1. What is The Catholic Community Foundation of the Diocese of Salina?

The Catholic Community Foundation of the Diocese of Salina is a collection of funds designed to link donors and the ministries of the Diocese of Salina. The Foundation serves all 31 counties of the Diocese and the Catholic institutions that work in them.

2. What is a "community foundation"?

It is a pool of endowment funds for long-term support of charitable causes in and around one or more local communities, this case the parishes and ministries of the Diocese of Salina. The Catholic Community Foundation is managed by a 12-member board of volunteer directors drawn from the diocese and headed by the Bishop. The Catholic Community Foundation is an affiliate of the Greater Salina Community Foundation.

3. Isn't the United Way a community foundation?

The United Way is geared toward short-term giving, whereas a community foundation, by design, is geared toward long-term giving. Also, the United Way operates from an annually re-generated asset base, whereas a community foundation operates from an endowed, permanent asset base. An editorial in the Hutchinson News gives perhaps the best characterization of this difference – "Where the United Way fund operates as a community's checking account, the foundation acts as a community's savings account."

4. Won't a community foundation hurt the diocese's local parish giving?
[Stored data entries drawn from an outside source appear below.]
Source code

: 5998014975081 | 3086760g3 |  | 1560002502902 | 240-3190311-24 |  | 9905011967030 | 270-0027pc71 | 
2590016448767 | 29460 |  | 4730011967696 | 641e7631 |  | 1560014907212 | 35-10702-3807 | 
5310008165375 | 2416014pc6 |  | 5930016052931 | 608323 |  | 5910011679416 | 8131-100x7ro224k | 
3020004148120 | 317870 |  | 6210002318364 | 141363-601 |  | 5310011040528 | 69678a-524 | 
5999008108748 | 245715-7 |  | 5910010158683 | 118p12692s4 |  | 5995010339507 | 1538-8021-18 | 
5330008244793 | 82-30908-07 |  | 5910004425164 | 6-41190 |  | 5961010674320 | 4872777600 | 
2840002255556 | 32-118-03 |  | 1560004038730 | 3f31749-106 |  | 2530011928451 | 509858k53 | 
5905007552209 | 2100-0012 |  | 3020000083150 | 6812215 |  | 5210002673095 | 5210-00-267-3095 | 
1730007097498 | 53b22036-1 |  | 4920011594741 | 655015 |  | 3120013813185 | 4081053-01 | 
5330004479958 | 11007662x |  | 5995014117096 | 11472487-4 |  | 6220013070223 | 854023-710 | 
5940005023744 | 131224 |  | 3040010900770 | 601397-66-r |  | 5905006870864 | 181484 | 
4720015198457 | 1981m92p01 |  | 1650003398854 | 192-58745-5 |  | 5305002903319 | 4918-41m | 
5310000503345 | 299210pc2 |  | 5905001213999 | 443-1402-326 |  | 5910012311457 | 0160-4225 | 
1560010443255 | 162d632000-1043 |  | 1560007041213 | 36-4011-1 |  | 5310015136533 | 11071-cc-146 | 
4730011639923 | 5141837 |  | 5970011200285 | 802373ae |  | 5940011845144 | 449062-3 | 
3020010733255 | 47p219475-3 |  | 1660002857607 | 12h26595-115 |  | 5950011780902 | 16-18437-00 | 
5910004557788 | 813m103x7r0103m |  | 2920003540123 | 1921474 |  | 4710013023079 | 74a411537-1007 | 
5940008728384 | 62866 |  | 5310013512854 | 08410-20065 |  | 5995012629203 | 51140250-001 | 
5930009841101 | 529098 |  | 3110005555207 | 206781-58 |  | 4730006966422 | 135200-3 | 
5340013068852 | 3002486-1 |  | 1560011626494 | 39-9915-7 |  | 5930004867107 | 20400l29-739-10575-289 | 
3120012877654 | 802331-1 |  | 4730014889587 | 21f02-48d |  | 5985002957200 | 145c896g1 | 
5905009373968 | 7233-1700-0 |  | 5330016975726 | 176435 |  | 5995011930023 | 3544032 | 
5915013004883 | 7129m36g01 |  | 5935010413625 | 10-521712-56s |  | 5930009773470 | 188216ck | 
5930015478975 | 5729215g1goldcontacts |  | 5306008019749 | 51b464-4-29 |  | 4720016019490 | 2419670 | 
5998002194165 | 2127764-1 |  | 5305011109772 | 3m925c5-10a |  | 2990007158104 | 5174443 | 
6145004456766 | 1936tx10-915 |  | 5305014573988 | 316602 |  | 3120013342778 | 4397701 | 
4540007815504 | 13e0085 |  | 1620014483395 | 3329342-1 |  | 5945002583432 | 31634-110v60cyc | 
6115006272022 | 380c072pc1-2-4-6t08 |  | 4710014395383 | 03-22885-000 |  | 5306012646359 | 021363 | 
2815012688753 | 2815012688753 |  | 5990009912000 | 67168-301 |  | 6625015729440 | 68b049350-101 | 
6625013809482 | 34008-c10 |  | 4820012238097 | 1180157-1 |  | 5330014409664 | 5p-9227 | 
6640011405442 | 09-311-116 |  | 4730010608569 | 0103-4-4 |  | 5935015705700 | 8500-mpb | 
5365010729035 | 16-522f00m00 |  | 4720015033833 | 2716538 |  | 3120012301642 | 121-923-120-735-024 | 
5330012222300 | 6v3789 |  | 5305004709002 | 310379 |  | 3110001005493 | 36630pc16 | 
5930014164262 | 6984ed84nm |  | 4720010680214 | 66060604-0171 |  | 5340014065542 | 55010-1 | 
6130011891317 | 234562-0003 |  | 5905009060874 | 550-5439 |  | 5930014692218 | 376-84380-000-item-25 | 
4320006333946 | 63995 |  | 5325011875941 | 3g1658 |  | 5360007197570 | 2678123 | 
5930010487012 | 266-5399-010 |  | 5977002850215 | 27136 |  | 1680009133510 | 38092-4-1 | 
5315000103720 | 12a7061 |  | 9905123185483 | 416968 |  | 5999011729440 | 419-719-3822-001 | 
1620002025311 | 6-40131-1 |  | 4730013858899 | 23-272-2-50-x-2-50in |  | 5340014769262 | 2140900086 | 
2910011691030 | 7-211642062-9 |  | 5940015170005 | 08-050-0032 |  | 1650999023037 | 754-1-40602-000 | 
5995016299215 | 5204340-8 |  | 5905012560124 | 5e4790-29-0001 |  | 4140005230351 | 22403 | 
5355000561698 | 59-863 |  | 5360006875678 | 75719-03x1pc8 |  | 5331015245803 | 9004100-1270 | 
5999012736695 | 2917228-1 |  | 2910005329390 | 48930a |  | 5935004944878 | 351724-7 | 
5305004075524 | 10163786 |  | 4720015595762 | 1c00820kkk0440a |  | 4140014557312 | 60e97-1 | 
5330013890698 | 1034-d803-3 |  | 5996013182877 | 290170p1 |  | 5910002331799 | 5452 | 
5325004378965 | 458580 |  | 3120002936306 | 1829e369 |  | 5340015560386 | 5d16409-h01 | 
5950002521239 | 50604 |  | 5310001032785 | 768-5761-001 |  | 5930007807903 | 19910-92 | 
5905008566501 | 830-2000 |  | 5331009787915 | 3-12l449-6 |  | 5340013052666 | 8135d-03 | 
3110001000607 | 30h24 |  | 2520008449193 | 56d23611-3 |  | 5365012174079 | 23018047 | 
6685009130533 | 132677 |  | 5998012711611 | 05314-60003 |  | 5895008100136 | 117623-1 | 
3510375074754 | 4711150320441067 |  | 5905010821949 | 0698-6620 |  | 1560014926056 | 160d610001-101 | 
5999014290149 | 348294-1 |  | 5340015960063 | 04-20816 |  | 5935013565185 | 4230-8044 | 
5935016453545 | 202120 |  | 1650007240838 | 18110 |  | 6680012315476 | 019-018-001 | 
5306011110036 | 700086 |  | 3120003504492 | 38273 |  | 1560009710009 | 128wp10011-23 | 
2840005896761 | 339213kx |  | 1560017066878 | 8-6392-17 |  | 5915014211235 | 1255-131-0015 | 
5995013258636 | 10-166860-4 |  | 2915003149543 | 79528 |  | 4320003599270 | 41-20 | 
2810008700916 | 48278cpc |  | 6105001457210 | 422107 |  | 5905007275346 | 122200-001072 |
A community foundation is not a place to give money, but rather a way to give money. It does not compete with or detract from other charities; on the contrary, it nurtures and enhances them. A community foundation has no programs of its own, and for that reason is often called a "conduit charity" or a "pass-through charity." In fact, a community foundation is so beneficial that existing parishes and ministries will often use it as their own endowment arm. Some local parishes have done just that. See the Current Fund List page for examples.